I couldn't see anywhere where it said it was a customer service bot to deal with complaints. I too, don't plan on doing anything about your bad hamburger! ;)
It wasn't perfect by any means but seems to improve itself all the time.
Still, my point remains. As soon as the sentences deviate from simple, easily parsed forms, the chatbots almost invariably and instantly fall down hard. They lack true awareness of word and sentence meanings. I'll run Mitsuku through another quick conversation intended to trip it up within two short, simple sentences.
Little Old Me: "My hamster barfed."
Mitsuku: "Tell me more about your hamster. Is your hamster still sick?"
Okay, that was a deliberate gimme it's an easy task to pick up on "hamster" and "barfed" for a quick pattern match. Still, whom do you know in the real world who talks robotically like that? You'd expect a response from a human being that's far more lively, such as those that follow below:
"Ewww. Is he okay now?"
"Aww, the poor hamster. Are you giving her medicine?"

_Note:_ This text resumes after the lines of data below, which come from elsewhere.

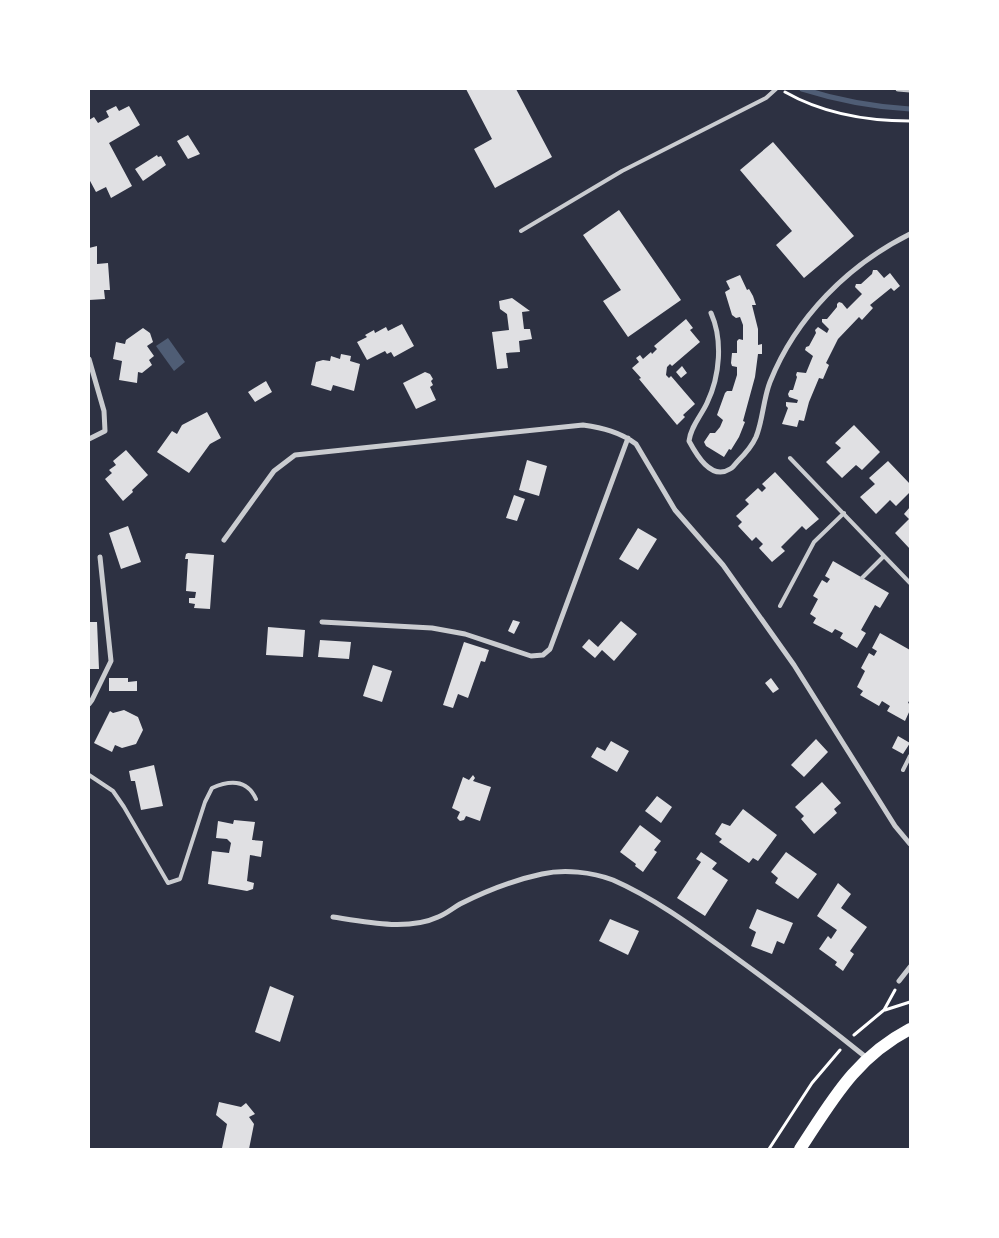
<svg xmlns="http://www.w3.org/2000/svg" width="999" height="1238" viewBox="0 0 999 1238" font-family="Mulish,sans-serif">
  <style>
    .water { fill: #4f5d75 }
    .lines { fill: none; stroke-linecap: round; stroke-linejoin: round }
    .stream { stroke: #4f5d75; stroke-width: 5 }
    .building { fill: #e0e0e3 }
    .path { stroke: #fff; stroke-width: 3 }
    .service { stroke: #caccd0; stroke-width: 4 }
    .minor { stroke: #caccd0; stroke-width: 5 }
    .primary { stroke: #fff; stroke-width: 12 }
  </style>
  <rect width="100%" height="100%" fill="#2d3142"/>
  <!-- water -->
  <path class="water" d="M168,338L185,362L174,371L156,346Z"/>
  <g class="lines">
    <!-- stream -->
    <path class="stream" d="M802,89C837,100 873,107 910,109"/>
  </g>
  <!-- building -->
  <path class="building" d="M466,89H516L552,157L495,188L474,149L492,139Z
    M116,106L119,111L129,106L140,125L109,143L132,186L111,198L106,187L96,192L89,179V120L94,117L98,123L109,117L106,111Z
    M188,135L200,154L188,159L177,141Z
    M773,142L854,236L804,278L776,245L792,231L740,170Z
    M157,155L158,157L161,156L166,165L143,181L135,169Z
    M619,210L681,300L628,337L603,301L621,290L583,235Z
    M97,246V264L108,263L110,290H104L105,299L89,300V248Z
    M873,270H877L884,278L890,273L900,286L894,291L891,288L870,305L873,308L862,320L859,317L838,339L826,363L829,365L823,379L819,378L809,402L804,421L799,420L797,427L782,424L788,408L786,406V402L797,403L798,400L789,397L788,394L790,390H793L797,377L796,375L797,372L806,373L813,356L805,350L806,347L809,346L816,333L815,330L818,327L827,333L829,329L822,322V319H827L837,307V304L839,302L842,303L847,309L862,294L855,287L856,284H861L872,274Z
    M740,275L747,290L749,289L753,296L756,305H752L758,329V345L762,344V354H758L755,377L743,421L745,422L739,437L731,450L729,449L724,457L706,446L704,442L710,433H715L720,427L723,420L717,415L725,393L727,391H732L737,375V367L732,366L731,363L732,353H737V341L739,339L743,340V325L740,317L736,318L732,315L725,292L730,289L726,281Z
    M512,298L530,311L522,312L524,329H530L532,339L519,341L520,352L506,353L508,368L497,369L492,332L509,330L507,314L500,309L499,301Z
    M686,319L693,328L690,330L700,342L672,366L670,364L667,367L666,375L669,378L671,376L695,404L683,415L685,417L677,425L639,379L641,378L632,368L639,362L636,358L640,355L643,359L651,352L652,354L657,349L654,346Z
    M402,324L414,346L394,357L391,352L387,354L385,351L367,360L357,342L367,337L365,335L374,330L375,333L386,327L388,331Z
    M143,328L150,333L153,342L147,346L154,356L149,360L152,365L142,373L138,372L137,383L119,380L122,361L113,359L116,342L125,344L126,340Z
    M341,354L351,356L350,361L360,364L354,391L333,385L331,391L311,385L316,362L323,360L330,361L331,356L340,359Z
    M682,366L687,373L681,378L676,372Z
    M425,372L430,374L433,379L431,381L433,385L430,387L436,400L416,409L403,383Z
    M266,381L272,392L255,402L248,392Z
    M207,412L221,438L210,444L189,473L157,452L172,431L177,434L182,425Z
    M854,425L880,452L862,470L856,465L842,478L826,462L841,448L835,443Z
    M126,450L148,475L132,490L133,492L123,501L105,479L112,473L109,470L116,465L113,461Z
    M527,460L547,466L539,496L519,490Z
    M888,461L910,484V492L896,506L890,500L876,514L860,497L875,484L869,478Z
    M775,472L819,519L806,530L802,526L781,547L785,551L772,562L759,548L763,544L756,537L752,541L738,526L742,522L736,516L749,504L745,500L758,488L762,492L766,488L762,484Z
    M514,495L525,499L517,521L506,518Z
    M910,507V549L895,533L909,519L904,514Z
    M128,526L141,562L121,569L109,533Z
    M638,528L657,539L638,570L619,559Z
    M188,553L214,555L210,609L194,608L195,604L189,603V598H195L196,592L186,591L188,559H185L186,554Z
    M833,561L889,593L880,608L875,605L861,630L866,633L857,648L840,638L843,633L835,629L832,633L813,623L816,618L810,614L818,599L813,596L822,580L827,583L830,579L825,576Z
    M513,620L520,622L514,634L508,631Z
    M621,621L637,634L614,661L602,650L595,658L582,647L589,639L598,647Z
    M89,622H97L99,669H89Z
    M268,627L305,630L303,657L266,655Z
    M880,633L910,650V699L908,703L910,704V710L905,721L887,711L890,706L882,701L879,706L860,695L863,691L857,687L865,671L861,668L869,653L874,656L877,651L872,648Z
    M320,640L351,642L349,659L318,657Z
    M464,642L489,650L485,662L481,661L468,698L458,694L453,708L443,705Z
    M373,665L392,671L382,702L363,696Z
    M109,678H128V682L137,681V691H109Z
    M771,678L779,689L773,693L765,683Z
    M124,710L138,717L143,730L136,744L122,748L115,745L112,752L94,743L110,711L113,713Z
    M898,736L910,743L903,754L892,748Z
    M816,739L828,752L804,777L791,765Z
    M611,741L629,751L617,772L591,757L597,747L605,751Z
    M154,765L163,806L141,810L135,781H131L129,771Z
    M473,775L475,778L473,781L491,787L480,821L466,816L464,820L460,821L457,818L460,812L452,808L463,777L469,780Z
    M822,782L841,803L834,809L837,813L814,834L801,819L804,816L795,807Z
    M657,796L672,807L661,823L645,811Z
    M743,809L777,835L758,861L753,858L749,863L719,842L722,839L715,834L722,823L730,826Z
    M234,820L255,822L252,840L263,841L261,857L250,855L247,881L254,883L253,889L247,891L208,884L212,851L229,853L231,843L227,839L216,838L218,821L233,824Z
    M640,825L661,841L654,850L657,852L643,872L635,866L636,864L620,852Z
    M701,852L717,863L712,869L728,880L705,916L677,898L701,862L696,859Z
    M786,852L817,874L798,899L775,883L778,878L771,872Z
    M838,883L851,894L841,908L867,927L850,951L854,954L843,971L835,965L837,962L819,949L828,936L831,939L837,930L817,916Z
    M757,909L793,923L784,944L777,941L772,954L751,946L756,932L749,928Z
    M610,919L639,931L628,955L599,941Z
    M270,986L294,996L280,1042L255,1032Z
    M219,1102L241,1107L246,1103L255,1114L249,1117L254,1124L249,1149L222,1148L227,1124L216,1115Z"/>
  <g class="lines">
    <!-- path -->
    <path class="path" d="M785,92C822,113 868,121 910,121
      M885,1010L910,1002
      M854,1035L884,1010L895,990
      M769,1149L812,1083L840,1050"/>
    <!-- service -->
    <path class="service" d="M521,231L622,171L766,98L776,89
      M790,458L910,583
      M862,578L884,556
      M780,606L814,542L844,513
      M903,770L910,756
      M89,775L113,791L124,807L168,883L180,879L205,802L212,788C230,780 247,779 256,799"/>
    <!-- minor -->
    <path class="minor" d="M898,89L910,90
      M711,313C723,340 720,376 707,403C701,416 691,426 689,441C696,454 711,481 730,469C733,468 735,464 738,461C744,455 752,446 756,437C763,420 763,400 770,382C796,317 848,265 910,234
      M89,359L104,411L105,431L89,439
      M224,540L274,471L295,455L583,425C603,428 620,432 636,444L675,510L723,565L794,665L895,826L910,844
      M322,622L432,628L465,634L531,656L543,655L550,649L628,438
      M89,704L92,700L111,661L100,557
      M333,917C365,922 408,931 438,917C446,914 453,908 460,904C486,891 514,880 542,874C564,869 592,872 613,880C654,898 692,926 728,952C775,986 821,1021 867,1058
      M899,981L910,967"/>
    <!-- primary -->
    <path class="primary" d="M800,1149C833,1099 855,1058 910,1029"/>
  </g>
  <!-- border -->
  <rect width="999" height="1238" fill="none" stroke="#ffffff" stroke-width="180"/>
</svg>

"Oh, wow. Did he eat too much?"
Let's continue.
Little Old Me: "He be chilling."
Mitsuku: "I get it. unknown be chilling."
Yow! I hadn't expected quite that degree of TILT FAIL. Yes, I'm being arguably unfair by slapping the poor chatbot with a (reasonably common) slang term, but that's kinda the point. I'm mortally certain you understood it right away, and probably just about anyone over the age of five would have understood it as well.
Let's try a classic opening sentence.
Little Old Me: "Can I have a cookie?"
Mitsuku: "You have lots of cookies already. They are on your PC."
Little Old Me: "But do they have sprinkles?"
Mitsuku: "Yes they do. Do you know them?"
Pfffttt. Do I "know" them? What am I, a party organizer who fixes up lonely sprinkles with other cookie toppings? Let's try another classic cultural reference.
Little Old Me: "My pet rock does not move!"
Mitsuku: "Why would anyone have a lump of stone as a pet? At least it doesn't need taking for walks I suppose."
Little Old Me: "He has a very solid temperament."
Mitsuku: "What does he do with it?"
The chatbot gets credit for including a quick canned response for the old "pet rock" fad but zero credit for failing hard to parse the meaning of the followup sentence. It's ridiculously easy to destroy the illusion of comprehension with such trivial contextual shifts. These so-called artificial intelligences appear to have quite a road ahead of them in the long journey to true comprehension. -_-
P.S. I knew I was being a little unfair by acting as if I was demanding restitution for a "bad hamburger," but again, a human would have responded quite differently, probably with puzzlement, indignation, or humor.
"And you're telling me this why?"
"Yeah, well, I'm not your mother."
"Poor baby. Have you tried McDonald's?"
"More ketchup is always the solution, dude."
"If you cough it back up on the counter, I'll be happy to replace it."